For Radio-Canada, the CBC's French counterpart, the rate was 11.5 per cent. For the private TVA, it was 7 per cent. (The council wasn't able to analyze a programming schedule, so instead looked at star biographies on TVA's website.)
These numbers indicate a marked underrepresentation of "ethnocultural minorities," which in Quebec make up 30 per cent of the population. Notably, "ethnocultural minorities" comprise all non-francophone Quebecers, including whites of other groups. As such, the rate for visible minorities would be significantly less.
In general, says the council's president Patricia Rimok, "Visible minorities are less represented, less well treated and less included."
The same report analyzed newspaper coverage of immigrants. Out of 600 articles in 2008, 48 per cent were deemed negative, 29 per cent positive and 23 per cent neutral.
"Nine times out of 10, you'll talk more of a street gang fight involving immigrants than their contributions," Rimok says.
Radio-Canada spokesperson Marc Pichette said the public broadcaster is committed to diversity and last spring held auditions for 250 people from ethnic communities with the goal of creating an inventory of actors who could eventually be part of its programming.
TVA did not respond to the Star's repeated requests for comment.
The report also highlighted provincial public broadcaster Télé-Québec, which appears to be an exception with an ethnocultural presence in prime time of 26 per cent.
The report further highlighted some English- vs. French-language media differences. It noted that among ads on French TV, those with the highest representation of ethnocultural minorities were ads translated from English to French.

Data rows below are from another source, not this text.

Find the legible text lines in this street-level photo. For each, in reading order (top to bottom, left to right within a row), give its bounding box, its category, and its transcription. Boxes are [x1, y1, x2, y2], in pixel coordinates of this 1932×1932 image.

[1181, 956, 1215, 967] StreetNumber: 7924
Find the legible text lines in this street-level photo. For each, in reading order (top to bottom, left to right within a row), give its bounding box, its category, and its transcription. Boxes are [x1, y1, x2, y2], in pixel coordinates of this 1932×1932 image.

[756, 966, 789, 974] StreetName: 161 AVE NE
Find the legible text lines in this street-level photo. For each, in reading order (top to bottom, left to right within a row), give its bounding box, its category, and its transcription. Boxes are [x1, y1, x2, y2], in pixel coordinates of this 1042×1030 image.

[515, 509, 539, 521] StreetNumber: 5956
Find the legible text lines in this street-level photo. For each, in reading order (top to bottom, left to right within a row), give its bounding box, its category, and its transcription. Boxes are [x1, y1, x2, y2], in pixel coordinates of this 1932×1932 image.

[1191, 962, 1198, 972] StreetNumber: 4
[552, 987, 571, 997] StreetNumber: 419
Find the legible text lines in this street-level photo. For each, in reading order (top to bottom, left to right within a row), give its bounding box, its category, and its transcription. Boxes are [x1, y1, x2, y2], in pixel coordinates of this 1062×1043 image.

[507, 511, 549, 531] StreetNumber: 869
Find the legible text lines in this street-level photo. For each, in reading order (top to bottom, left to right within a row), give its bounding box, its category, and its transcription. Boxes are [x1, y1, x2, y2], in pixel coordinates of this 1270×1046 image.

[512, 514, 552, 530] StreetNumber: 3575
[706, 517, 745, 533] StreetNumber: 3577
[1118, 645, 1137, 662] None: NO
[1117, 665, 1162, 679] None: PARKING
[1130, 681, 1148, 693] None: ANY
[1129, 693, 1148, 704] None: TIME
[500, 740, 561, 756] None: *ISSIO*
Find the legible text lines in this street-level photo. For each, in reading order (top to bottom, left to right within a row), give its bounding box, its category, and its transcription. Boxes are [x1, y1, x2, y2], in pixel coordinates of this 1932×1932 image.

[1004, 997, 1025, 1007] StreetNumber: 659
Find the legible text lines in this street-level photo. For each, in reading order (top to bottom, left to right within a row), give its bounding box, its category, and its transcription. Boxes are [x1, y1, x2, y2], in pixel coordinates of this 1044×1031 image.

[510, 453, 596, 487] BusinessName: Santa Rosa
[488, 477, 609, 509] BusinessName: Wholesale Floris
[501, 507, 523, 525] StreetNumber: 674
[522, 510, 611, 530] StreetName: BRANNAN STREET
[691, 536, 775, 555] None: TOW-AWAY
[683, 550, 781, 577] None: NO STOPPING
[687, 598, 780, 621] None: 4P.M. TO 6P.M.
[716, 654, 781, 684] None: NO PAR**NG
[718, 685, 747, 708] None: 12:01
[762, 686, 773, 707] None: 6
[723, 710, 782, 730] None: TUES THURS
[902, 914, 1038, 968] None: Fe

As well, the council surveyed 38 cultural, ethnic and religious groups on their media perceptions and found anglophone TV and newspapers are better perceived than the francophone equivalents.
There are success stories. One might consider such performers as Gregory Charles, Normand Braithwaite and humorist Rachid Badouri, who'll soon have his own show in TVA. Actor Pascal Darilus has a role on the popular TVA soap Yamaska ... as a man who was adopted as a child in Haiti. As his character biography notes, he feels like a bit of an outsider because of his skin colour.
Some experts point to these examples as exceptions.
Researcher Danielle Belanger co-authored a study in the mid-1990s on TV representation, and did a follow-up 10 years later. She found not only had things not improved, but they probably had deteriorated.
The problem with wide representation gaps, she explains, is that it's a "reflection of people" and helps people to construct their identities, which in turn affects their integration into society.
"For children it's extremely important," she adds. If they don't see themselves on the screen, it's hard to see themselves in society.
There have been efforts to tackle the problem, including an annual conference organized by private broadcasters called Télédiversité.
But journalist Jean has attended and calls it "marginal."
Fo Niemi, executive director of the Centre for Research-Action on Race Relations, is more blunt. When it comes to cinema and TV, he insists, "When people say `Québécois,' it's clear who they mean."